The first OCI alleged by MH JV is that the Turner/Ellerbe had an unequal access to information by virtue of its relationship with AECOM. Competitively useful information giving rise to an unequal access to information includes proprietary information beyond offerors’ proposals, such as source selection information and insights into a solicitation’s requirements. Because AECOM was the design contractor, and thus was familiar with the details of the procurement, it was determined that EB had unequal access to information through its relationship to AECOM, which led to an organizational conflict of interest. GAO found little evidence of AECOM’s efforts to prevent disclosure to EB of competitively useful information. As a result of AECOM’s position in the procurement and its ability to obtain information regarding the Army’s priorities, preferences, and dislikes related to the procurement, and because the Army did not mitigate this access to information strenuously enough, GAO determined that the OCI for unequal access to information did exist.
Next, MH JV argued that Turner/Ellerbe had an unmitigated biased ground rules OCI stemming from its work on the design contract. In this respect, AECOM had special knowledge of the Army’s requirements that would have enabled it to give Turner/Ellerbe an unfair advantage in the competition. Here, the Army and Turner counter with the defense that the Army closely supervised AECOM’s drafting of the solicitation. However, GAO’s review of the record did not establish the fact that the Army closely supervised the drafting, and even if that was the case, GAO went on to state that it was unclear why the Army’s supervision would have been sufficient to prevent AECOM from using its special knowledge of the Army’s requirements to give an unfair advantage to Turner/Ellerbe.
The Army and Turner also assert that there is no evidence that AECOM skewed the competition to the benefit of EB. For this proposition, GAO highlighted the burden shifting that occurs when an OCI is raised by a protestor; in particular, once an OCI is established by a protestor, it is not required to demonstrate prejudice, rather harm from the conflict is presumed to have occurred. Turner further alleged that at all times during the course of the solicitation development AECOM and EB were not in fruitful negotiations. GAO did not see reason to resolve this issue because the record did not contain evidence of AECOM’s efforts to ensure confidentiality in its negotiations and that any number of AECOM employees could have known about the negotiations, whether or not they were occurring at the same time as the solicitation. As a result, GAO sustained the allegation that Turner/Ellerbe had a biased ground rules OCI.

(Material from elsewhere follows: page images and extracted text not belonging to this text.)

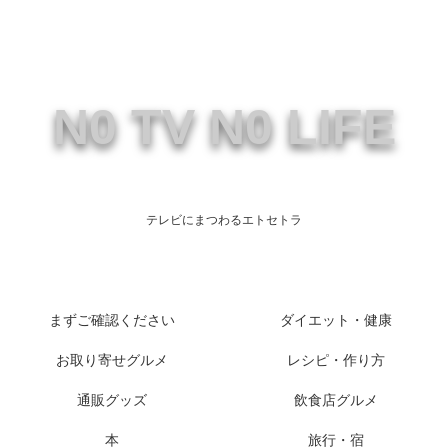
N0 TV N0 LIFE
テレビにまつわるエトセトラ
まずご確認ください
ダイエット・健康
お取り寄せグルメ
レシピ・作り方
通販グッズ
飲食店グルメ
本
旅行・宿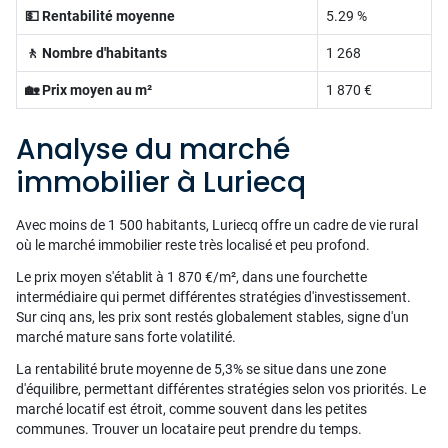
💵 Rentabilité moyenne
5.29 %
🚶 Nombre d'habitants
1 268
🏡 Prix moyen au m²
1 870 €
Analyse du marché
immobilier à Luriecq
Avec moins de 1 500 habitants, Luriecq offre un cadre de vie rural
où le marché immobilier reste très localisé et peu profond.
Le prix moyen s'établit à 1 870 €/m², dans une fourchette
intermédiaire qui permet différentes stratégies d'investissement.
Sur cinq ans, les prix sont restés globalement stables, signe d'un
marché mature sans forte volatilité.
La rentabilité brute moyenne de 5,3% se situe dans une zone
d'équilibre, permettant différentes stratégies selon vos priorités. Le
marché locatif est étroit, comme souvent dans les petites
communes. Trouver un locataire peut prendre du temps.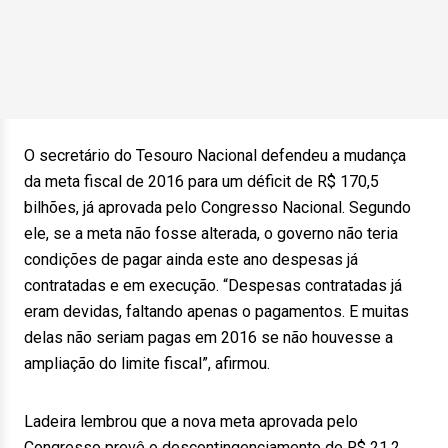
O secretário do Tesouro Nacional defendeu a mudança
da meta fiscal de 2016 para um déficit de R$ 170,5
bilhões, já aprovada pelo Congresso Nacional. Segundo
ele, se a meta não fosse alterada, o governo não teria
condições de pagar ainda este ano despesas já
contratadas e em execução. “Despesas contratadas já
eram devidas, faltando apenas o pagamentos. E muitas
delas não seriam pagas em 2016 se não houvesse a
ampliação do limite fiscal”, afirmou.
Ladeira lembrou que a nova meta aprovada pelo
Congresso prevê o descontingenciamento de R$ 21,2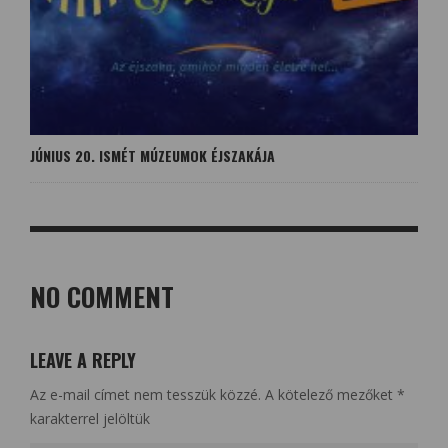
JÚNIUS 20. ISMÉT MÚZEUMOK ÉJSZAKÁJA
NO COMMENT
LEAVE A REPLY
Az e-mail címet nem tesszük közzé.
A kötelező mezőket
*
karakterrel jelöltük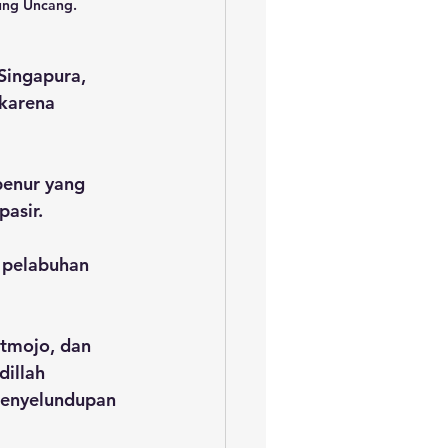
ung Uncang. 
Singapura, 
karena 
enur yang 
pasir.
i pelabuhan 
tmojo, dan 
illah 
penyelundupan 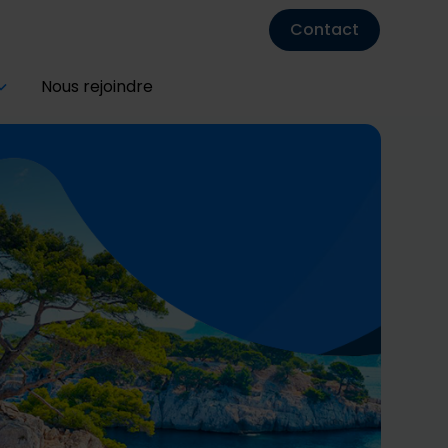
Contact
Nous rejoindre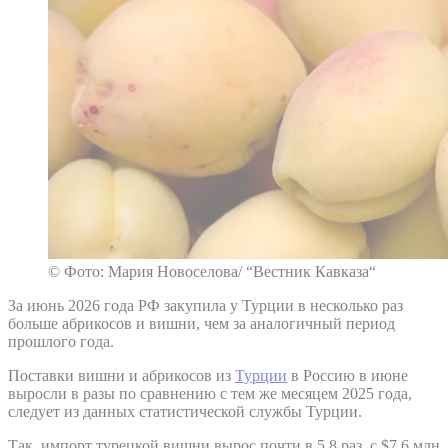
© Фото: Мария Новоселова/ “Вестник Кавказа“
За июнь 2026 года РФ закупила у Турции в несколько раз
больше абрикосов и вишни, чем за аналогичный период
прошлого года.
Поставки вишни и абрикосов из
Турции
в Россию в июне
выросли в разы по сравнению с тем же месяцем 2025 года,
следует из данных статистической службы Турции.
Так, импорт турецкой вишни вырос почти в 5,8 раз, с $7,6 млн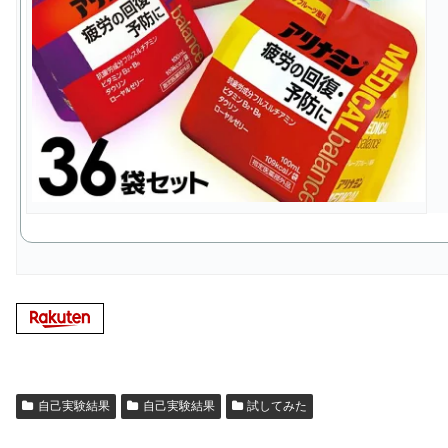
自己実験結果
自己実験結果
試してみた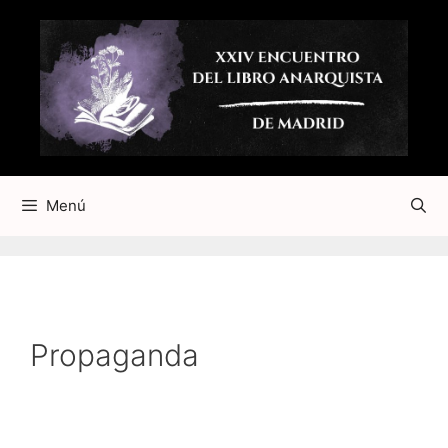
Saltar
al
contenido
Menú
Propaganda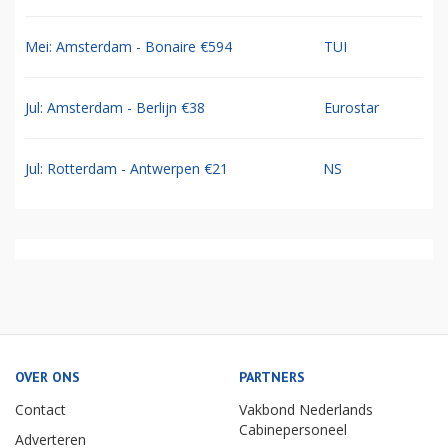
Mei: Amsterdam - Bonaire €594
TUI
Jul: Amsterdam - Berlijn €38
Eurostar
Jul: Rotterdam - Antwerpen €21
NS
OVER ONS
PARTNERS
Contact
Vakbond Nederlands
Cabinepersoneel
Adverteren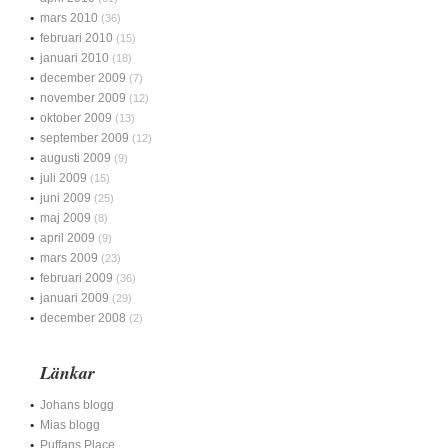
mars 2010
(36)
februari 2010
(15)
januari 2010
(18)
december 2009
(7)
november 2009
(12)
oktober 2009
(13)
september 2009
(12)
augusti 2009
(9)
juli 2009
(15)
juni 2009
(25)
maj 2009
(8)
april 2009
(9)
mars 2009
(23)
februari 2009
(36)
januari 2009
(29)
december 2008
(2)
Länkar
Johans blogg
Mias blogg
Puffans Place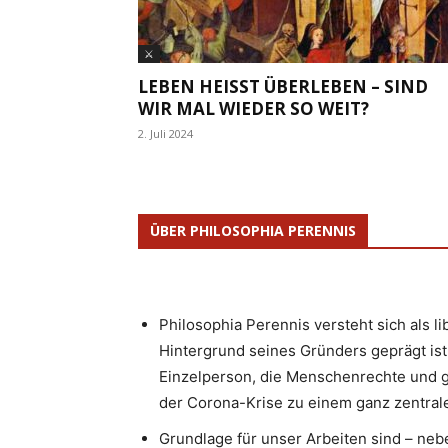
⚔
LEBEN HEISST ÜBERLEBEN – SIND W
IR MAL WIEDER SO WEIT?
2. Juli 2024
ÜBER PHILOSOPHIA PERENNIS
Philosophia Perennis versteht sich als l
Hintergrund seines Gründers geprägt ist.
Einzelperson, die Menschenrechte und g
der Corona-Krise zu einem ganz zentrale
Grundlage für unser Arbeiten sind – neb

Finally, MH JV alleged the third OCI, where a firm’s work under one government contract could entail its evaluating itself, either through an assessment of performance under another contract or an evaluation of proposals, also known as impaired objectivity. In the face of this charge, the Army and Turner argued that the record did not demonstrate sufficient prejudice to MH JV. GAO was inclined to agree with this assessment after reviewing the evaluations of Turner/Ellerbe by the AECOM evaluators. The fact that the AECOM evaluators were relatively critical of the Turner/Ellerbe proposal, GAO found no reasonable basis to conclude that they were biased in favor of Turner/Ellerbe, thus denying the impaired objectivity OCI allegation.
In conclusion, GAO sustained the allegations that Turner/Ellerbe had an unequal access to information and a biased ground rules OCI. Because the ordinary remedy for a biased ground rules OCI is the elimination of that contractor from the competition, GAO recommended that Turner/Ellerbe be eliminated from the competition and that the Army has to make a new award determination.